(RECORDS PROVIDED)
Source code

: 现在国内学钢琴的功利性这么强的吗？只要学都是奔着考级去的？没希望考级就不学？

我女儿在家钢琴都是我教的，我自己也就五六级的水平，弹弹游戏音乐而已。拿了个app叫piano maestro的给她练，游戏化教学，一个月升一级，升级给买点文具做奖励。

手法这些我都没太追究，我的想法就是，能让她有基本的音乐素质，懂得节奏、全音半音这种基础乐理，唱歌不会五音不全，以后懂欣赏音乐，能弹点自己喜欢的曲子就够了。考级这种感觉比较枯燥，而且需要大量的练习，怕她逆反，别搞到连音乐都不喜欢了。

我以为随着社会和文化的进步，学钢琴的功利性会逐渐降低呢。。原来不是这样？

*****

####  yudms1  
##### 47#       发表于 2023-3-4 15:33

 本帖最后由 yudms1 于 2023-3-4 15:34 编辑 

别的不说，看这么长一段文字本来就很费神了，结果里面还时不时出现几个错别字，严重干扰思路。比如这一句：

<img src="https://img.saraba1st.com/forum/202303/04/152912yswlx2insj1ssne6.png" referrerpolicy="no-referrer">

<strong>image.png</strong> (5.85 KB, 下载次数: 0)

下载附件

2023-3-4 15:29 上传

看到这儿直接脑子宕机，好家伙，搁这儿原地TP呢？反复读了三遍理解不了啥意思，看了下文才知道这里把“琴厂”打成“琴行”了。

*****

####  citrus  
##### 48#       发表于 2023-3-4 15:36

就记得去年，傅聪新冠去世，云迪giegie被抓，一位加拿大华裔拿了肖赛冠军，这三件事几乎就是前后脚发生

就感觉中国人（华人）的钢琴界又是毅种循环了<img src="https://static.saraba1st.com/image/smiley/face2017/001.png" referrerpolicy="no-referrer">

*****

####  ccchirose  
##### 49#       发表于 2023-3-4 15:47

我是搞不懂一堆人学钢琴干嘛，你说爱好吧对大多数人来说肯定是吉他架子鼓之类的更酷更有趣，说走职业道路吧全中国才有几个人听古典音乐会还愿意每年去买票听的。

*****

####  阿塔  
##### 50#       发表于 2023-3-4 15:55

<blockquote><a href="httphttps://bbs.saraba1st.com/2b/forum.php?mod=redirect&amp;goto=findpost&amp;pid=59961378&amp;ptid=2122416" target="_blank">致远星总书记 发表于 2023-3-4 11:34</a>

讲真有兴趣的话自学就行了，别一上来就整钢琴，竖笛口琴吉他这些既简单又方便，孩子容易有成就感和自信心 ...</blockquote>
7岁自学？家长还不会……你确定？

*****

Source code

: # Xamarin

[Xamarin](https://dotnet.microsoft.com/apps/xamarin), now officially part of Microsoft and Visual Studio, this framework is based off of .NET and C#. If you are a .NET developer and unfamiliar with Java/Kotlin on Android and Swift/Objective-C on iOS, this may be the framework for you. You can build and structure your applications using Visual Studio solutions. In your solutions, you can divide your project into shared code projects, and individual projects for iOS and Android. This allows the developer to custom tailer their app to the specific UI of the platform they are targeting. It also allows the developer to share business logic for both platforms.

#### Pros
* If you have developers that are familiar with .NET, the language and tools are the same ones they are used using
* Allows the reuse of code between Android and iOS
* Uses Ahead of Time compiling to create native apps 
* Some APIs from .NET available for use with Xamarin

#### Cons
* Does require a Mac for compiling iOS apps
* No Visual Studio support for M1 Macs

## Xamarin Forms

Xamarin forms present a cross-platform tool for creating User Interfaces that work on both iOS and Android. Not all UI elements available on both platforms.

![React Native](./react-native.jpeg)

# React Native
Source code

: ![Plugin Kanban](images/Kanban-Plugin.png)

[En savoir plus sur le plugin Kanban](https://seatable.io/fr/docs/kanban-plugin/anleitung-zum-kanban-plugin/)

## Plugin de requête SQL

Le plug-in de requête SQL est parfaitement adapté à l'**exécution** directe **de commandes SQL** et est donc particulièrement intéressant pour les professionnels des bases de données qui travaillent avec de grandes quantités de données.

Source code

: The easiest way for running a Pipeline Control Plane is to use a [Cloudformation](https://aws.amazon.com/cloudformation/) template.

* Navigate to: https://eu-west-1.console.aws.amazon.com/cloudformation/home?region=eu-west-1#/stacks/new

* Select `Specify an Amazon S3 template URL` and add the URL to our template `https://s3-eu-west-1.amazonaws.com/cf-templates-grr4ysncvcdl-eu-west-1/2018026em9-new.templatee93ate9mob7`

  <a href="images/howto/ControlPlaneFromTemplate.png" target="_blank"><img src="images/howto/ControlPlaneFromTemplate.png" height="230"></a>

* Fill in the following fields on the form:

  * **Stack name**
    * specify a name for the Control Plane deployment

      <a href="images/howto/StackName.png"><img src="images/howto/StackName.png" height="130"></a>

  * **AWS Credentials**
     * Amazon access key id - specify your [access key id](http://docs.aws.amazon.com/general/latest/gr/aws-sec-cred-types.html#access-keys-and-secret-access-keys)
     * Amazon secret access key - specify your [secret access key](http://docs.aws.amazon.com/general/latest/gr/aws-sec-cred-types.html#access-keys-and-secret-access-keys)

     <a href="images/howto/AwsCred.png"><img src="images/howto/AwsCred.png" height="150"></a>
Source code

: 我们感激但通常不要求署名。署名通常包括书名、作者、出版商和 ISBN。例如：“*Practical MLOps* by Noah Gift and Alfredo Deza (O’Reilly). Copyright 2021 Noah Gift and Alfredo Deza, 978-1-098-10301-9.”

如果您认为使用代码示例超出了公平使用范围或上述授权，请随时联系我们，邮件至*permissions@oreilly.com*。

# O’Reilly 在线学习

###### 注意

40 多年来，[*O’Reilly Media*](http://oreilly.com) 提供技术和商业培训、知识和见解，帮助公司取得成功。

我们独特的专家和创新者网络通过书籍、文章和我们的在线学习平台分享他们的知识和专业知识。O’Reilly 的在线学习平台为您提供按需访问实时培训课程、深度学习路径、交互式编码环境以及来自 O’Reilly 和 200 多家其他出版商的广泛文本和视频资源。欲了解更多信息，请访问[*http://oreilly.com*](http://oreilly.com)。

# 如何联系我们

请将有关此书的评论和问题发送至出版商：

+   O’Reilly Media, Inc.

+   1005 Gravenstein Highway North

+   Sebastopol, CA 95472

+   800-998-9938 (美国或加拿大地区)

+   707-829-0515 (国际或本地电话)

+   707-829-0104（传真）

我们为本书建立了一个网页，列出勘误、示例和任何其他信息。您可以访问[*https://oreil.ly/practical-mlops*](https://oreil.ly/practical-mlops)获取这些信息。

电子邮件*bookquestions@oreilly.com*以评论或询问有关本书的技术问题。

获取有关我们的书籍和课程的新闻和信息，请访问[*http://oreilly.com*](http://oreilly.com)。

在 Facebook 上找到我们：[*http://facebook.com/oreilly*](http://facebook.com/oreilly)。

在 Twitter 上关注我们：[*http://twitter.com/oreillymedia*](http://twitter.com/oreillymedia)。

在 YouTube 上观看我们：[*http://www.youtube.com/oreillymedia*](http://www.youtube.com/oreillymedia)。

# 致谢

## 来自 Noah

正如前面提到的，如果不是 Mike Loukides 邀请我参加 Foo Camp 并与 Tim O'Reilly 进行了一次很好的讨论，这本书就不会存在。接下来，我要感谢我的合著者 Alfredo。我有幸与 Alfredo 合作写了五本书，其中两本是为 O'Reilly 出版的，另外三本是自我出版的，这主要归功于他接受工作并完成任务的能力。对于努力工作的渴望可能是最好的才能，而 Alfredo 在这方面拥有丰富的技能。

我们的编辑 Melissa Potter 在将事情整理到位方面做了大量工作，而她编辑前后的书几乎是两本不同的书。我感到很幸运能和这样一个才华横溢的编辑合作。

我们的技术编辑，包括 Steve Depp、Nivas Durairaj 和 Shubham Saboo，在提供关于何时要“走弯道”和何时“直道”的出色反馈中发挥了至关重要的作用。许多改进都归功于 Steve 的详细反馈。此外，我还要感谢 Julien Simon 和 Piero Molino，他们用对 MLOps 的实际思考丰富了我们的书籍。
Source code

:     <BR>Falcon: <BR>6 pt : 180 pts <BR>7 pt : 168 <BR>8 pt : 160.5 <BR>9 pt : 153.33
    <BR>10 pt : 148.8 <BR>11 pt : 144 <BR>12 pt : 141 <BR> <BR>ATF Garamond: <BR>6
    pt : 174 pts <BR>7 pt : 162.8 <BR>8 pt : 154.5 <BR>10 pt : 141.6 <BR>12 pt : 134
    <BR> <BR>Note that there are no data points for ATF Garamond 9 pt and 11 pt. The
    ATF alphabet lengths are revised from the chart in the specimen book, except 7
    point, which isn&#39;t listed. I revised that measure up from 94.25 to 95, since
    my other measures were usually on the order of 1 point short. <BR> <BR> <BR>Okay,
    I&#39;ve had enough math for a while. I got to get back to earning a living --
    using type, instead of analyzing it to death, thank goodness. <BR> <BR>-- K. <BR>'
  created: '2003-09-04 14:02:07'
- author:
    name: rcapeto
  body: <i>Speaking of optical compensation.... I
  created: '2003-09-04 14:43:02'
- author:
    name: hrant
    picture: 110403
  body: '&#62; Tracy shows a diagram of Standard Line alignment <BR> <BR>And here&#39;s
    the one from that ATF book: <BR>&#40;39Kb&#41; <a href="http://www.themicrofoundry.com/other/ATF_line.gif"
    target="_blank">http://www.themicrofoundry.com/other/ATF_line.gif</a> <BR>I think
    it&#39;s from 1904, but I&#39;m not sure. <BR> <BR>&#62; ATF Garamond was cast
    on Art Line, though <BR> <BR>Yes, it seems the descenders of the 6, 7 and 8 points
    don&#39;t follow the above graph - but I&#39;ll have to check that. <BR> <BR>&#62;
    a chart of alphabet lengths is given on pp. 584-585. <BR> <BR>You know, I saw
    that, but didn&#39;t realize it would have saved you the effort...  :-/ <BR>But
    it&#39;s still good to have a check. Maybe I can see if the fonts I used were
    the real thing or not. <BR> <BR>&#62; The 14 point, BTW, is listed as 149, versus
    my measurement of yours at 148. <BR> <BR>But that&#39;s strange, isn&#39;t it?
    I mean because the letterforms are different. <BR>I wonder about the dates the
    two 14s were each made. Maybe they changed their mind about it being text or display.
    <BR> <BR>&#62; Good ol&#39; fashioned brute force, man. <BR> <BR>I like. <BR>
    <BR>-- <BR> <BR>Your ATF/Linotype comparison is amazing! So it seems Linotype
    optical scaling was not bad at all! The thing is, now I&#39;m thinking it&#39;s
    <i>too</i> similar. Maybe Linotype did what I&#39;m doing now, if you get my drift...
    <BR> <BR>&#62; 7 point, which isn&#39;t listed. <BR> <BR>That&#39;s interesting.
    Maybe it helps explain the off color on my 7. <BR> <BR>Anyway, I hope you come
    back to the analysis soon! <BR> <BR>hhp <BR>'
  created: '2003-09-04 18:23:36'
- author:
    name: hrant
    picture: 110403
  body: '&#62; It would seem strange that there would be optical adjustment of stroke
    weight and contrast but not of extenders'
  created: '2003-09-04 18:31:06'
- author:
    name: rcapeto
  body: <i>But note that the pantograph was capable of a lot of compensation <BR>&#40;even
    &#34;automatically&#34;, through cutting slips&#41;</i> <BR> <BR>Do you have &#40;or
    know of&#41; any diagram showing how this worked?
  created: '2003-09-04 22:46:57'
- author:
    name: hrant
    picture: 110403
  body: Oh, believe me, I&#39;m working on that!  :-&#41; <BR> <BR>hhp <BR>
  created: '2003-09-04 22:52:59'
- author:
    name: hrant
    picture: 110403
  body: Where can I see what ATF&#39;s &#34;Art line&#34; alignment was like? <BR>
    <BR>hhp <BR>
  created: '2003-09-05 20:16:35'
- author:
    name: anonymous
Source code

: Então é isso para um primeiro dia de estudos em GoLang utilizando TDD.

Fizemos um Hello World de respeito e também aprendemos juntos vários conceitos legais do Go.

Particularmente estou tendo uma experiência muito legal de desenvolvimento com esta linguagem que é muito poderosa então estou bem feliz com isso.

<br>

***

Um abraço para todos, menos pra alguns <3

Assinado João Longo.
(End RECORDS PROVIDED)
> **WHAT IS NEEDED**
Among the lines above, repeat exactly those from the line with "请将有关此书的评论和问题发送至出版商：" to the line with "电子邮件*bookquest", counting both ends.

> **EXERCISE OUTPUT**
请将有关此书的评论和问题发送至出版商：

+   O’Reilly Media, Inc.

+   1005 Gravenstein Highway North

+   Sebastopol, CA 95472

+   800-998-9938 (美国或加拿大地区)

+   707-829-0515 (国际或本地电话)

+   707-829-0104（传真）

我们为本书建立了一个网页，列出勘误、示例和任何其他信息。您可以访问[*https://oreil.ly/practical-mlops*](https://oreil.ly/practical-mlops)获取这些信息。

电子邮件*bookquestions@oreilly.com*以评论或询问有关本书的技术问题。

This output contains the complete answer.